# WRITTEN TASK:
In the records below, locate the line containing "multimodal.msk.ru", then output that line and all later lines exactly, through the last one.

[INPUT FOR THIS TASK Boundary: Start]

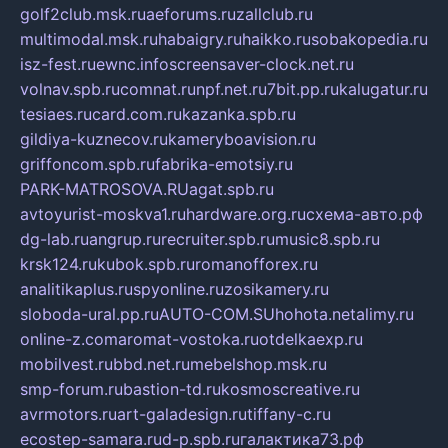
golf2club.msk.ru
aeforums.ru
zallclub.ru
multimodal.msk.ru
habaigry.ru
haikko.ru
sobakopedia.ru
isz-fest.ru
ewnc.info
screensaver-clock.net.ru
volnav.spb.ru
comnat.ru
npf.net.ru
7bit.pp.ru
kalugatur.ru
tesiaes.ru
card.com.ru
kazanka.spb.ru
gildiya-kuznecov.ru
kameryboavision.ru
griffoncom.spb.ru
fabrika-emotsiy.ru
PARK-MATROSOVA.RU
agat.spb.ru
avtoyurist-moskva1.ru
hardware.org.ru
схема-авто.рф
dg-lab.ru
angrup.ru
recruiter.spb.ru
music8.spb.ru
krsk124.ru
kubok.spb.ru
romanofforex.ru
analitikaplus.ru
spyonline.ru
zosikamery.ru
sloboda-ural.pp.ru
AUTO-COM.SU
hohota.net
alimy.ru
online-z.com
aromat-vostoka.ru
otdelkaexp.ru
mobilvest.ru
bbd.net.ru
mebelshop.msk.ru
smp-forum.ru
bastion-td.ru
kosmoscreative.ru
avrmotors.ru
art-galadesign.ru
tiffany-c.ru
ecostep-samara.ru
d-p.spb.ru
галактика73.рф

[INPUT FOR THIS TASK Boundary: End]

# RESPONSE AREA:
multimodal.msk.ru
habaigry.ru
haikko.ru
sobakopedia.ru
isz-fest.ru
ewnc.info
screensaver-clock.net.ru
volnav.spb.ru
comnat.ru
npf.net.ru
7bit.pp.ru
kalugatur.ru
tesiaes.ru
card.com.ru
kazanka.spb.ru
gildiya-kuznecov.ru
kameryboavision.ru
griffoncom.spb.ru
fabrika-emotsiy.ru
PARK-MATROSOVA.RU
agat.spb.ru
avtoyurist-moskva1.ru
hardware.org.ru
схема-авто.рф
dg-lab.ru
angrup.ru
recruiter.spb.ru
music8.spb.ru
krsk124.ru
kubok.spb.ru
romanofforex.ru
analitikaplus.ru
spyonline.ru
zosikamery.ru
sloboda-ural.pp.ru
AUTO-COM.SU
hohota.net
alimy.ru
online-z.com
aromat-vostoka.ru
otdelkaexp.ru
mobilvest.ru
bbd.net.ru
mebelshop.msk.ru
smp-forum.ru
bastion-td.ru
kosmoscreative.ru
avrmotors.ru
art-galadesign.ru
tiffany-c.ru
ecostep-samara.ru
d-p.spb.ru
галактика73.рф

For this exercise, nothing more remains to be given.